Somente os estudantes matriculados na educação básica (pública e privada) junto com os profissionais envolvidos efetivamente no trabalho escolar correspondem a cerca de 25% da população do estado. Isso significa um contingente de mais 2,4 milhões de pessoas circulando.
O governo do estado, por meio da Secretaria de Educação de Pernambuco, divulgou as regras de retomada na semana passada, mas ainda não há fases nem datas definidas.
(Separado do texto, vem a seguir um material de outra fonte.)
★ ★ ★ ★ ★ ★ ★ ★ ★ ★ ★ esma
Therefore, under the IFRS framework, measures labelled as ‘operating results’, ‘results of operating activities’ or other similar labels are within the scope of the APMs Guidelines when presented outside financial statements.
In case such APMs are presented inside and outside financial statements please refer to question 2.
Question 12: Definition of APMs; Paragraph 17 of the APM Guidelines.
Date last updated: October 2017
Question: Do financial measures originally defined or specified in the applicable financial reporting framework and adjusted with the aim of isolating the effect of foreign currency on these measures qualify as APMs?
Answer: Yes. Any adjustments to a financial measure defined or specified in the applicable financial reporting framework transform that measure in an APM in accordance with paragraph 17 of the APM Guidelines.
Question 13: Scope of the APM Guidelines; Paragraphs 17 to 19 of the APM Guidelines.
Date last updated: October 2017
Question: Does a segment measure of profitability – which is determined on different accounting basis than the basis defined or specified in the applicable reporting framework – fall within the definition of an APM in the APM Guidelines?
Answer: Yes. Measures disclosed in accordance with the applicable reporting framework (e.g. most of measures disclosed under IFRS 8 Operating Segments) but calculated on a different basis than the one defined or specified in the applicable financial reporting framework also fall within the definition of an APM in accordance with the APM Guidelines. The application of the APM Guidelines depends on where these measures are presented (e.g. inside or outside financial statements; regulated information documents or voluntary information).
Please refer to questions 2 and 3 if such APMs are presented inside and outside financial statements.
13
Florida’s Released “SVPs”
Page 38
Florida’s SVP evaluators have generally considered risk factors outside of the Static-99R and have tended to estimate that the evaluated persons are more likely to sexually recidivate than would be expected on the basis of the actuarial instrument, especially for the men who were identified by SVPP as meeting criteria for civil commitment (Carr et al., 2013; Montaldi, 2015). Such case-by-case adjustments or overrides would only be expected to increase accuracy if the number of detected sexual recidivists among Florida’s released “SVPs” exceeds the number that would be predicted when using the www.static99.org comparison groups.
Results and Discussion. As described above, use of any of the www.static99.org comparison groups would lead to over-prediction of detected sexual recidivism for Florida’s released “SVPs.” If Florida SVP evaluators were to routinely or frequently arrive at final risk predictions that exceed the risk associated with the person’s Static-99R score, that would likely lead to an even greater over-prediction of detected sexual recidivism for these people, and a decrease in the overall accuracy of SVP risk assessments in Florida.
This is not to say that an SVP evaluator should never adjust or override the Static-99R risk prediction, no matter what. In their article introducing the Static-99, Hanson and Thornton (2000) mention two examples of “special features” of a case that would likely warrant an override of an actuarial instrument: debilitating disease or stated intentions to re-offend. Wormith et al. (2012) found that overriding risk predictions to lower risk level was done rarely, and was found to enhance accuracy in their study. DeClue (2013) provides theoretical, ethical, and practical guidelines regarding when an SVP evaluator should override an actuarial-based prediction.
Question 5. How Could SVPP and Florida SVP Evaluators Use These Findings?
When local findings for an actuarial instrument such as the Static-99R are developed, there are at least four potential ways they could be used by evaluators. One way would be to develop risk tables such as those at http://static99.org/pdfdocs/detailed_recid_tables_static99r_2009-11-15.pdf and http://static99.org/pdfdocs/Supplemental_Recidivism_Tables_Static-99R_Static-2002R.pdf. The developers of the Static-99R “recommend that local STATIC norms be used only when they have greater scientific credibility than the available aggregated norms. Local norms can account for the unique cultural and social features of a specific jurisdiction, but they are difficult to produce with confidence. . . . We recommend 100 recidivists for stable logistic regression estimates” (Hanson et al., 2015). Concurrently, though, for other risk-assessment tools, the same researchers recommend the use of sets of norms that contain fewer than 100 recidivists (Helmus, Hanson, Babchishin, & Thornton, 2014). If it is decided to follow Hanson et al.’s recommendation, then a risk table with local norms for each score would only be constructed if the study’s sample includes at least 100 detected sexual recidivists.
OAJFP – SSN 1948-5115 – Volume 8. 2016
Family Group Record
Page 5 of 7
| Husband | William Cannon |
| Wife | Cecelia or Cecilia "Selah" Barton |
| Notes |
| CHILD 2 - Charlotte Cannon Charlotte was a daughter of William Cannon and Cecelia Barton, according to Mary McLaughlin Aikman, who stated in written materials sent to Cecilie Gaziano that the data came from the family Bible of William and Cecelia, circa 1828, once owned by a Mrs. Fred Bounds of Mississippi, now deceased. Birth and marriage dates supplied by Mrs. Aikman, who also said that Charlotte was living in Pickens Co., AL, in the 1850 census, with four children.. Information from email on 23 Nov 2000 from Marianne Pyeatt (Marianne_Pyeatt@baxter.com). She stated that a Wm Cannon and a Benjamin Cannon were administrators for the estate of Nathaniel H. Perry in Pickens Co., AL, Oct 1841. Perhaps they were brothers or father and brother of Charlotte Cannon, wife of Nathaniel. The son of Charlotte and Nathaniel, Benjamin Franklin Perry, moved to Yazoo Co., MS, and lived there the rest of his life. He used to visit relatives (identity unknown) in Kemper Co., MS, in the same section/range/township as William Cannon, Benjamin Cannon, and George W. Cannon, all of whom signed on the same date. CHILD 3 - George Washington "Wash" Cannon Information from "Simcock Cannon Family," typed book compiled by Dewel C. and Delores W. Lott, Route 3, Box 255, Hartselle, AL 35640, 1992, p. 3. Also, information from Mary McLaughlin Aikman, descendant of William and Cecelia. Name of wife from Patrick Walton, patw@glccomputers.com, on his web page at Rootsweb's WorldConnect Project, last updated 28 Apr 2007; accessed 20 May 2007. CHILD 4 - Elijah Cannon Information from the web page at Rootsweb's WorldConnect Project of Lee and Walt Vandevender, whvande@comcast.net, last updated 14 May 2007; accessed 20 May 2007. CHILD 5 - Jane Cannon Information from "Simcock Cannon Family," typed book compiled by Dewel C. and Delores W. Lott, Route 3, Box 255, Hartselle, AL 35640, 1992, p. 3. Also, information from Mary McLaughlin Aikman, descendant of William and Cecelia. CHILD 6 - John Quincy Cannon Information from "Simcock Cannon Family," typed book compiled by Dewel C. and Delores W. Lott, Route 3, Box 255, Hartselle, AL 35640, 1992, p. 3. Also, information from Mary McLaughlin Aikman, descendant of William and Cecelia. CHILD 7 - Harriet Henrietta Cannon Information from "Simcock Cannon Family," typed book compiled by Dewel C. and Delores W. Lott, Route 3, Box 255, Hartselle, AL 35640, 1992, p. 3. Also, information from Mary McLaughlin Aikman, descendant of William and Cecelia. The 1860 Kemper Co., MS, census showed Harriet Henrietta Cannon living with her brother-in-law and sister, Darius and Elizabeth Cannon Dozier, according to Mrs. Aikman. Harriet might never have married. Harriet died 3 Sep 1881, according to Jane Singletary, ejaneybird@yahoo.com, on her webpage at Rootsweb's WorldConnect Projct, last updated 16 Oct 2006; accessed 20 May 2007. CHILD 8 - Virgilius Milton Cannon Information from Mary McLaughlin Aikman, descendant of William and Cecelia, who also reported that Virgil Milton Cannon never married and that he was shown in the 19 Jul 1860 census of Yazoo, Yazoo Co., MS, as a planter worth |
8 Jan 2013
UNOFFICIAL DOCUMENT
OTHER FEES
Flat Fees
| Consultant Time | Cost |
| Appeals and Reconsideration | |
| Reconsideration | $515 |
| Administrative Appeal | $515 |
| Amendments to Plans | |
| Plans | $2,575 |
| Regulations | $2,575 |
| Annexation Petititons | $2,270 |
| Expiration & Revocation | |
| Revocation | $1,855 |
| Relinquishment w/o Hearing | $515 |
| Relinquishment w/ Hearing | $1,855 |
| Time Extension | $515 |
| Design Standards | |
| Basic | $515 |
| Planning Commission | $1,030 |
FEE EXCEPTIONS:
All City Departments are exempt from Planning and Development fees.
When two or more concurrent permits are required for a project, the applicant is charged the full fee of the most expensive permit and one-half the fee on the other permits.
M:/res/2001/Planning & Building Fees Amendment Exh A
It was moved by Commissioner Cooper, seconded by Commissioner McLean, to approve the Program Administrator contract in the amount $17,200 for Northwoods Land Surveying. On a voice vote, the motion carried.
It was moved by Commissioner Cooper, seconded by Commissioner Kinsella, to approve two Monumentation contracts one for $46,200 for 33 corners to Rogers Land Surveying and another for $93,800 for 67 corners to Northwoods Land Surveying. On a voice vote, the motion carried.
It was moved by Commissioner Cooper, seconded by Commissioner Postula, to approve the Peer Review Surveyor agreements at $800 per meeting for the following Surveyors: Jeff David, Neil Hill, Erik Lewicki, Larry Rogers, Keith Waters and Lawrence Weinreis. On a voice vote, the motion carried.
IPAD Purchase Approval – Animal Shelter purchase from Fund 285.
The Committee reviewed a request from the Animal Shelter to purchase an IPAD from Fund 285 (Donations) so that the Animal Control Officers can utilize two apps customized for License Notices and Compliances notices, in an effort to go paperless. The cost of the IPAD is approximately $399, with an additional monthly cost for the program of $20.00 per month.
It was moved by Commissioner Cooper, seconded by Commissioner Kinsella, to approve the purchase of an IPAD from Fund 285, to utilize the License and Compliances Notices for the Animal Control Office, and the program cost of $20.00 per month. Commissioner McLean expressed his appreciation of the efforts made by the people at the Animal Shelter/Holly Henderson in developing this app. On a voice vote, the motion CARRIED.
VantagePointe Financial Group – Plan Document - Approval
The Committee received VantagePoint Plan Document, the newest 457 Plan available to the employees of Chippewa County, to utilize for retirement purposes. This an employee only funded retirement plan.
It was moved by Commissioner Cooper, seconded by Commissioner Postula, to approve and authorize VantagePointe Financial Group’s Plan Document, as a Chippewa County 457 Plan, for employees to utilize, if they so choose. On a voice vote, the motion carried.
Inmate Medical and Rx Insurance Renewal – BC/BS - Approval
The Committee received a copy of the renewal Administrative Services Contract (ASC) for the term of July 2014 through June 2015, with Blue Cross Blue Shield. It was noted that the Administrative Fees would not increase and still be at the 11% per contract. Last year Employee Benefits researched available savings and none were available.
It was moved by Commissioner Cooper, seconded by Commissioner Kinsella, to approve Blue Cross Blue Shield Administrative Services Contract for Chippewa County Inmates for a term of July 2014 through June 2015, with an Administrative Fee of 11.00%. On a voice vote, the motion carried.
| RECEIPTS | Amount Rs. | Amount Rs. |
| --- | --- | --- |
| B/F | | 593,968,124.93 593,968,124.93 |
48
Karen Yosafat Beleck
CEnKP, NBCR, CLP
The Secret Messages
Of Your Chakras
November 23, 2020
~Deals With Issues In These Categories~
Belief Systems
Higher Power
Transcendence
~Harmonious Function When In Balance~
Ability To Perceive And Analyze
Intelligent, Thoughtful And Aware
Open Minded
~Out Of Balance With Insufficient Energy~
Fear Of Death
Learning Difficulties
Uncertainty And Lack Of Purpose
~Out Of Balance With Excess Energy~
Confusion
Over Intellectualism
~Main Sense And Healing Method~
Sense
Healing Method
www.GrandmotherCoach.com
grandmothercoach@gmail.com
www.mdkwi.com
Será preciso, por exemplo, manter pelo menos 1,5 m de distância entre os estudantes, trabalhadores em educação e colaboradores em todos os ambientes do estabelecimento de ensino, além de promover diferentes intervalos de entrada, saída e alimentação entre as turmas para evitar aglomerações;
Também será preciso usar máscara, evitar tocar a boca, o nariz e o rosto com as mãos, e lavar sempre as mãos quando tocá-los, disponibilizar álcool 70% para limpeza das mãos e local para lavagem frequente das mãos e higienizar com frequência materiais e superfícies.
No entanto, até o momento, não foram apresentadas estratégias de como colocar o protocolo em prática, se haverá investimentos para readequação das unidades escolares e se há um plano de testagem e afastamento dos profissionais da educação eventualmente contaminados.
Também não se sabe como ficará o plano caso ele não dê certo e os níveis de contaminação cresçam e se haverá um monitoramento específico e mais próximo para o aumento da vigilância epidemiológica nas escolas, consideradas um dos ambientes de maior potencial de transmissão do novo coronavírus.
Pernambuco ainda está com um alto nível de casos e óbitos diários, ou seja, uma situação longe de ser considerada controlada. O informe desta quarta-feira (22) traz 941 novos casos da Covid-19 e 63 óbitos (ocorridos desde o dia 12 de maio). Recife nunca deixou a faixa vermelha de risco da Covid-19, como mostrou a Marco Zero Conteúdo.
“Esse contexto desautoriza pensar em uma abertura das atividades escolares”, avalia Tiago Feitosa, médico sanitarista e doutor em saúde pública pela Fiocruz. Membro da Rede Solidária em Defesa da Vida, ele detalha que o contingente de estudantes, familiares, professores e funcionários que está sem circular é um dos motivos de ainda haver uma estabilização, apesar de em um patamar elevado.
Na avaliação de Tiago, é necessário também haver capacitação de professores e funcionários para o manejo dos alunos em sala de aula e nos outros ambientes escolares. Para ele, “o risco de um repique é muito grande”. O especialista concorda que é visível que as regras divulgadas excedem a capacidade organizacional e de recursos das escolas.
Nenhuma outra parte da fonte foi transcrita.